During the last meeting of the ISHRS in Kuala Lumpur there were much discussion about what the impact of various types of punches had in the donor area, both in terms of healing and of management of the donor.

An interesting article from Dr. True explains how when the surgeon extracts a single unit from the donor via FUE it’s important to follow a procedure that will allow to preserve the existing architecture of the donor.

The thinned or “pitted” appearance of the donor area after extraction FUE is linked, according to Dr. True, mostly to the area that is left devoid of hair, more than the size of the punch used for extractions. As is shown in the drawing below the extraction of the follicle at the center of a particular sector of the donor results in leaving a larger bald area, while extracting a follicle adjacent to a group of adjacent follicles produces only a small increase in the size of the area deprived of hair.
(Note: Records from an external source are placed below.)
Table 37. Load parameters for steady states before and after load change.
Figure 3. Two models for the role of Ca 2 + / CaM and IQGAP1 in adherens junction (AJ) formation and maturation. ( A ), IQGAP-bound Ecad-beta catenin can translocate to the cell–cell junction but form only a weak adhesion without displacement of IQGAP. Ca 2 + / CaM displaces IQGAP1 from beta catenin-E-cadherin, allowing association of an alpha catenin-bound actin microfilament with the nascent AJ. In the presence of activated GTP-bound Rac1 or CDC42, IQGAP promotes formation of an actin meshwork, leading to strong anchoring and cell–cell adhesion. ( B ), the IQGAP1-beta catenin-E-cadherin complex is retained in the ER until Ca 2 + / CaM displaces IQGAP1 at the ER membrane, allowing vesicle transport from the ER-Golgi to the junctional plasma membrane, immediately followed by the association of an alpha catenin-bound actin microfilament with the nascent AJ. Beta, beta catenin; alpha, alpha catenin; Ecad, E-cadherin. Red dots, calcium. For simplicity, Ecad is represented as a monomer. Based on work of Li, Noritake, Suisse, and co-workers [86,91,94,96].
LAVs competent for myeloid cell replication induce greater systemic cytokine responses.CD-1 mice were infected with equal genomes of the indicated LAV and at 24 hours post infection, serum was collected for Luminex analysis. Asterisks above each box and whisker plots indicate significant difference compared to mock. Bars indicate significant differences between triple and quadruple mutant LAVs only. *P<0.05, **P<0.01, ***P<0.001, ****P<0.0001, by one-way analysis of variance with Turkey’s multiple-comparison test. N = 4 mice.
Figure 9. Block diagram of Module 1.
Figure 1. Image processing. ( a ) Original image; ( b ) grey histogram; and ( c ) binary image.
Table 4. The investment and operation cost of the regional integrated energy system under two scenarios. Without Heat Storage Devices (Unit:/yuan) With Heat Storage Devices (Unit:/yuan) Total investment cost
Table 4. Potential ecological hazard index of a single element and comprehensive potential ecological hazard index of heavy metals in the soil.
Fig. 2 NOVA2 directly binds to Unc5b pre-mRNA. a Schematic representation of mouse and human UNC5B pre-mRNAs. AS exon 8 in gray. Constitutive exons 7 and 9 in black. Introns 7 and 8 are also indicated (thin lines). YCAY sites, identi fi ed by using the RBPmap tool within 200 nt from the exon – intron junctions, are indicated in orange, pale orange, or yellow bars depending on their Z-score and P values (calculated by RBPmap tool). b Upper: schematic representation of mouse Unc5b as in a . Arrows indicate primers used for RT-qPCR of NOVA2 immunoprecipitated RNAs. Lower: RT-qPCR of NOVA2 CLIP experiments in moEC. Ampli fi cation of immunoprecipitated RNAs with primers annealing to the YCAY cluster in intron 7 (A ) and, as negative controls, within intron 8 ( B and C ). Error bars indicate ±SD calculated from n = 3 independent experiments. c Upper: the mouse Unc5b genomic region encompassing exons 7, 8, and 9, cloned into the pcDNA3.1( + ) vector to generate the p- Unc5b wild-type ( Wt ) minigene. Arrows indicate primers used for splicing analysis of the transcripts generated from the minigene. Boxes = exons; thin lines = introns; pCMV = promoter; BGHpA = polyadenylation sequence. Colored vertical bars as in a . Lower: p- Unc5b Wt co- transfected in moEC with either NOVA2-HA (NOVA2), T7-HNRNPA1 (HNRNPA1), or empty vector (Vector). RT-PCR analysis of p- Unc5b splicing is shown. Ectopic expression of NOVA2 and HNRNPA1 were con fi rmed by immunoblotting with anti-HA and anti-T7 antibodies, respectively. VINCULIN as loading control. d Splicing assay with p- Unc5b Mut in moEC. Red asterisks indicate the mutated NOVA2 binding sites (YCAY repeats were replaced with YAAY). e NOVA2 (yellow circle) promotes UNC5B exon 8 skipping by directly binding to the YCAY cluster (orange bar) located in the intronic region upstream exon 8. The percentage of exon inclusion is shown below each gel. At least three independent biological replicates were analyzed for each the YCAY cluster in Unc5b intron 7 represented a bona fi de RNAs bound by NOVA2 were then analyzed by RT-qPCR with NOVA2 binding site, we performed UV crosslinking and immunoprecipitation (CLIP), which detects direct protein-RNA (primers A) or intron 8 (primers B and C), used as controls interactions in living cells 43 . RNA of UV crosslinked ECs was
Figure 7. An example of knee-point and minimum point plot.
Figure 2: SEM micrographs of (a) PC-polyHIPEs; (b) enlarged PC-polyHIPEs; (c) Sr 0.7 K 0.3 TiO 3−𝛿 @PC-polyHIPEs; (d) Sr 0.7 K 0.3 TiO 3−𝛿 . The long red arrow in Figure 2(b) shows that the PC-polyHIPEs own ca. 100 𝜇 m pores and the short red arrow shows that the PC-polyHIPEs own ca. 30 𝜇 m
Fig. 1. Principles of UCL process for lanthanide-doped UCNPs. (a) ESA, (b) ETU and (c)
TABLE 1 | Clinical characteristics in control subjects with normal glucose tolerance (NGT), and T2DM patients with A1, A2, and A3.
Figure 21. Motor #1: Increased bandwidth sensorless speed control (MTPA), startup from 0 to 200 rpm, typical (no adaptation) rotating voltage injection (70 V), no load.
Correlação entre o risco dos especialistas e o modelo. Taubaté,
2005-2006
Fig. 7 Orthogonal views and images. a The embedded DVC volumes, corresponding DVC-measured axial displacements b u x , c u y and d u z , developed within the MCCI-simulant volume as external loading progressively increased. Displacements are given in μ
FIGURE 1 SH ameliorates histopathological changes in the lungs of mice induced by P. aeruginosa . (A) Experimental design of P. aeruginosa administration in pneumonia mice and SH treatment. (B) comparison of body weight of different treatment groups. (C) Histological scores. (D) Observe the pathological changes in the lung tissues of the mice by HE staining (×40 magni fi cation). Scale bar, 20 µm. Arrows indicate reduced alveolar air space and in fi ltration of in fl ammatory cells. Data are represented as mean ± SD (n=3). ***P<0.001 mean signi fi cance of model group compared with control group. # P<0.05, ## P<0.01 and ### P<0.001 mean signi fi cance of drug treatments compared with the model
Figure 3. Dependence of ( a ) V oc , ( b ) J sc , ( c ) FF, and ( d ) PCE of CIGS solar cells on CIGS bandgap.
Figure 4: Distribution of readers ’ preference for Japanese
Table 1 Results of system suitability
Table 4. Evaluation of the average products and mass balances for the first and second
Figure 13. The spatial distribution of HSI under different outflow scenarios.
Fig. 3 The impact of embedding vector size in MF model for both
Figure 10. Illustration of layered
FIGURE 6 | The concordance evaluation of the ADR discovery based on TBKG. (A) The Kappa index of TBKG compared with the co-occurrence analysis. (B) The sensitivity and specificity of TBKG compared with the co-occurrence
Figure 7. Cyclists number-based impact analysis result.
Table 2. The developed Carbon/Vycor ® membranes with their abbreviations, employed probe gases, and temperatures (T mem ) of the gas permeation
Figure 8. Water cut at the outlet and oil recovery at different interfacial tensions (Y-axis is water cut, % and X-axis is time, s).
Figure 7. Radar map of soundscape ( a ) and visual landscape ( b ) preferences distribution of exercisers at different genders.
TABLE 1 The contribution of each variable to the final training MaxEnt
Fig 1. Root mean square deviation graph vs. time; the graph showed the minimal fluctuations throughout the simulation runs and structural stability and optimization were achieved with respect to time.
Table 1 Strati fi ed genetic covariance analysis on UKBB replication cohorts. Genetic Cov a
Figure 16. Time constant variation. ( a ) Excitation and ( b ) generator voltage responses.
Strategic vision in the selection of follicles and the partial extraction of a group of follicles instead of their complete extraction are two factors that must be taken into consideration and which represent an important development for the FUE technique, especially because they allow to preserve better the donor area both at the level of final aesthetic appearance after the extraction as well as at the management level of the same in view of possible future interventions.

The red circles in the image shown above indicate the follicles removed from the middle of a particular sector of the donor and the blue circles show the extent of the bald area resulting from extraction.

The orange circles indicate an extracted follicle that was adjacent to a follicular group and the green circles show the extent of the area devoid of hair that results after FUE extraction.